4番手には好調シェクターのチームメイト、エンゲがアタック。初めて214マイル台に入れる214.152mph(24.9636秒)を叩き出し、シボレー・ダラーラがこの時点でトップに浮上した。しかしその喜びも束の間、僚友シェクターが6番手にアタックすると、この週末の最速となる215.115mph(24.8518秒)をマーク。プラクティスよりも約1マイル近いスピードを単独走行で実現し、驚きの声が上がった。
結局、誰もシェクターのスピードを上回ることなく、2003年のミシガン以来となる自身6度目のポール・ポジションを獲得。シボレーにとって、2003年のシカゴランド以来の予選トップだ。2位にはエンゲとの間に割って入ったメイラで、214.317mph(24.9443秒)を記録。3位は自己ベストのグリッドを手に入れたエンゲで、4位が初日のトップだったライスが入り、5位フランキッティとここまでが24秒台をマークする結果となった。

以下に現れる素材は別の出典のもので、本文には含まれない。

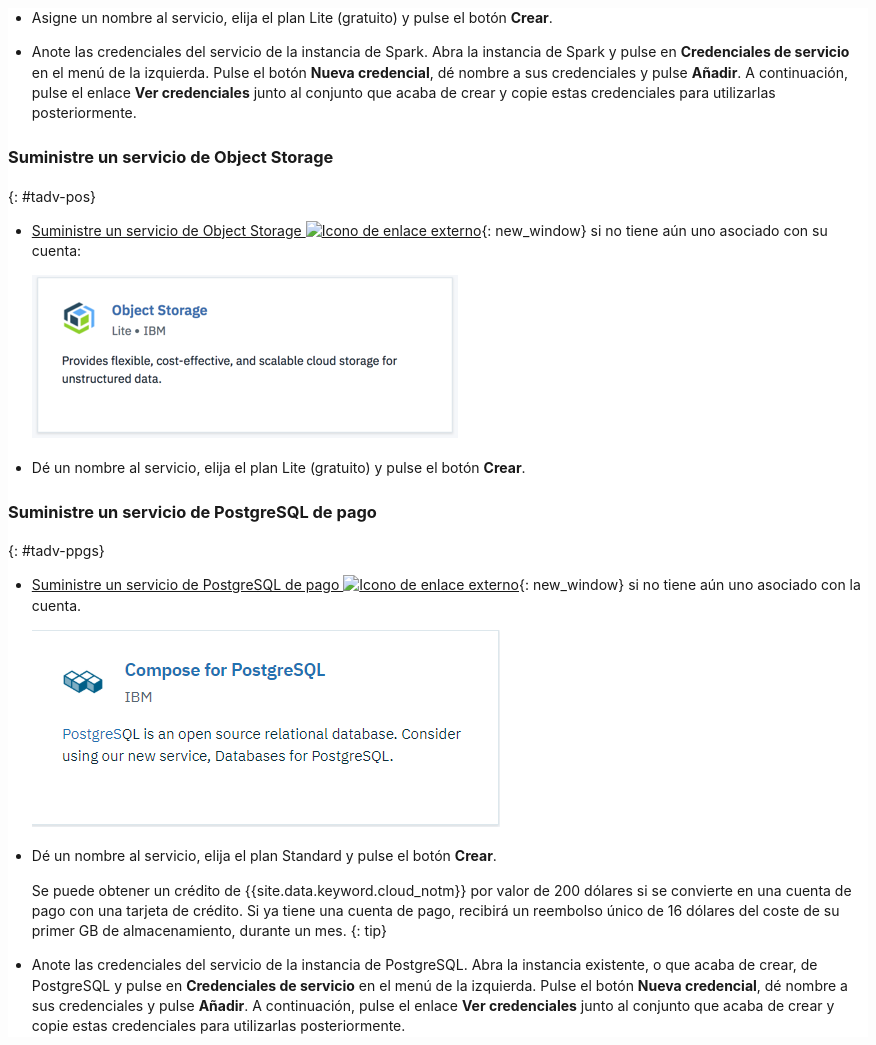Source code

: - Asigne un nombre al servicio, elija el plan Lite (gratuito) y pulse el botón **Crear**.

- Anote las credenciales del servicio de la instancia de Spark. Abra la instancia de Spark y pulse en **Credenciales de servicio** en el menú de la izquierda. Pulse el botón **Nueva credencial**, dé nombre a sus credenciales y pulse **Añadir**. A continuación, pulse el enlace **Ver credenciales** junto al conjunto que acaba de crear y copie estas credenciales para utilizarlas posteriormente.

### Suministre un servicio de Object Storage
{: #tadv-pos}

- [Suministre un servicio de Object Storage ![Icono de enlace externo](../../icons/launch-glyph.svg "Icono de enlace externo")](https://{DomainName}/catalog/services/cloud-object-storage){: new_window} si no tiene aún uno asociado con su cuenta:

  ![Object Storage](images/object_storage.png)

- Dé un nombre al servicio, elija el plan Lite (gratuito) y pulse el botón **Crear**.

### Suministre un servicio de PostgreSQL de pago
{: #tadv-ppgs}

- [Suministre un servicio de PostgreSQL de pago ![Icono de enlace externo](../../icons/launch-glyph.svg "Icono de enlace externo")](https://{DomainName}/catalog/services/compose-for-postgresql){: new_window} si no tiene aún uno asociado con la cuenta.

  ![Compose for PostgreSQL](images/postgres.png)

- Dé un nombre al servicio, elija el plan Standard y pulse el botón **Crear**.

  Se puede obtener un crédito de {{site.data.keyword.cloud_notm}} por valor de 200 dólares si se convierte en una cuenta de pago con una tarjeta de crédito. Si ya tiene una cuenta de pago, recibirá un reembolso único de 16 dólares del coste de su primer GB de almacenamiento, durante un mes.
  {: tip}

- Anote las credenciales del servicio de la instancia de PostgreSQL. Abra la instancia existente, o que acaba de crear, de PostgreSQL y pulse en **Credenciales de servicio** en el menú de la izquierda. Pulse el botón **Nueva credencial**, dé nombre a sus credenciales y pulse **Añadir**. A continuación, pulse el enlace **Ver credenciales** junto al conjunto que acaba de crear y copie estas credenciales para utilizarlas posteriormente.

日本勢は17番手にアタックした安川が、これまでのベスト・スピードとなる212.838mph(25.1177秒)を記録して10位。みごとトップ10入りを果たしてみせた。1月の最初のテストで最後尾だった安川は、1台体制ながらセッションのたびに確実に順位を上げてきているだけに、明日の決勝も楽しみだ。一方、211.880mph(25.2313秒)で15番手に終わった松浦だが、完全にレースを想定した最終プラクティスでは5番手と好調。後方からの巻き返しにかける。

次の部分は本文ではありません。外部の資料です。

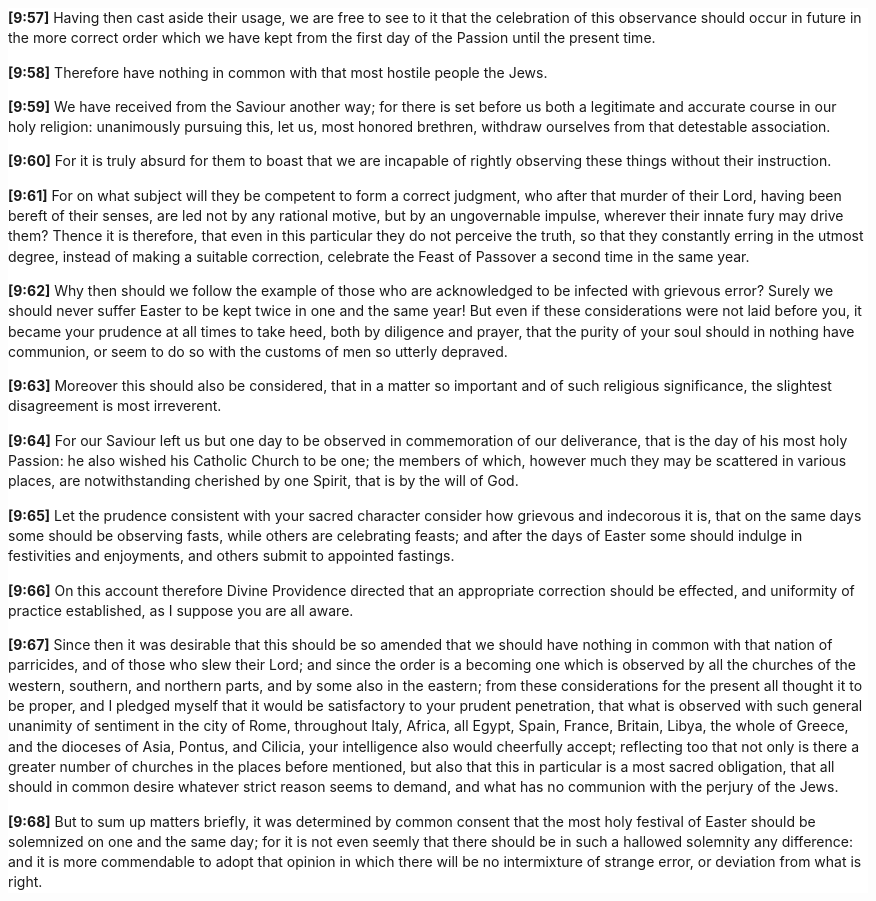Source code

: **[9:57]** Having then cast aside their usage, we are free to see to it that the celebration of this observance should occur in future in the more correct order which we have kept from the first day of the Passion until the present time.

**[9:58]** Therefore have nothing in common with that most hostile people the Jews.

**[9:59]** We have received from the Saviour another way; for there is set before us both a legitimate and accurate course in our holy religion: unanimously pursuing this, let us, most honored brethren, withdraw ourselves from that detestable association.

**[9:60]** For it is truly absurd for them to boast that we are incapable of rightly observing these things without their instruction.

**[9:61]** For on what subject will they be competent to form a correct judgment, who after that murder of their Lord, having been bereft of their senses, are led not by any rational motive, but by an ungovernable impulse, wherever their innate fury may drive them? Thence it is therefore, that even in this particular they do not perceive the truth, so that they constantly erring in the utmost degree, instead of making a suitable correction, celebrate the Feast of Passover a second time in the same year.

**[9:62]** Why then should we follow the example of those who are acknowledged to be infected with grievous error? Surely we should never suffer Easter to be kept twice in one and the same year! But even if these considerations were not laid before you, it became your prudence at all times to take heed, both by diligence and prayer, that the purity of your soul should in nothing have communion, or seem to do so with the customs of men so utterly depraved.

**[9:63]** Moreover this should also be considered, that in a matter so important and of such religious significance, the slightest disagreement is most irreverent.

**[9:64]** For our Saviour left us but one day to be observed in commemoration of our deliverance, that is the day of his most holy Passion: he also wished his Catholic Church to be one; the members of which, however much they may be scattered in various places, are notwithstanding cherished by one Spirit, that is by the will of God.

**[9:65]** Let the prudence consistent with your sacred character consider how grievous and indecorous it is, that on the same days some should be observing fasts, while others are celebrating feasts; and after the days of Easter some should indulge in festivities and enjoyments, and others submit to appointed fastings.

**[9:66]** On this account therefore Divine Providence directed that an appropriate correction should be effected, and uniformity of practice established, as I suppose you are all aware.

**[9:67]** Since then it was desirable that this should be so amended that we should have nothing in common with that nation of parricides, and of those who slew their Lord; and since the order is a becoming one which is observed by all the churches of the western, southern, and northern parts, and by some also in the eastern; from these considerations for the present all thought it to be proper, and I pledged myself that it would be satisfactory to your prudent penetration, that what is observed with such general unanimity of sentiment in the city of Rome, throughout Italy, Africa, all Egypt, Spain, France, Britain, Libya, the whole of Greece, and the dioceses of Asia, Pontus, and Cilicia, your intelligence also would cheerfully accept; reflecting too that not only is there a greater number of churches in the places before mentioned, but also that this in particular is a most sacred obligation, that all should in common desire whatever strict reason seems to demand, and what has no communion with the perjury of the Jews.

**[9:68]** But to sum up matters briefly, it was determined by common consent that the most holy festival of Easter should be solemnized on one and the same day; for it is not even seemly that there should be in such a hallowed solemnity any difference: and it is more commendable to adopt that opinion in which there will be no intermixture of strange error, or deviation from what is right.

二日目になってシボレーが圧倒的なスピードを披露し、1、3位と好位置を確保した。明日のレースで燃費においても好パフォーマンスが発揮されれば、今年はかなりの仕上がりと言えるだろう。一方、初日に好調だったホンダ勢はメイラが2位に入ったのを筆頭に、6台がトップ10入り。トヨタ勢は昨年のレースでワンツーを独占したペンスキーが、7位(カストロネベス)と8位(ホーニッシュJr.)に並んだのが最上位だった。昨年のように、レースで追い上げることができるか。シャシーは興味深いことに、ダラーラとパノスが一進一退とほぼ互角になっている。
■ファイナル・プラクティス:レース・シミュレーションでもシェクター速し
燃料を満タンにし、レース・コンディションで行われる最後のプラクティスは、またもやシェクターがトップとなり、215.178mph(24.8445秒)の最速を記録。二日目は完全にシェクター&シボレーの独壇場となった。2位はウエルドン、3位はカナーンと予選でふるわなかったホンダ勢のアンドレッティ・グリーン・レーシングが上位へ上がっている。明日の決勝でもこの2台が活躍する可能性は高く、シボレー勢とどのようなバトルを披露するだろう。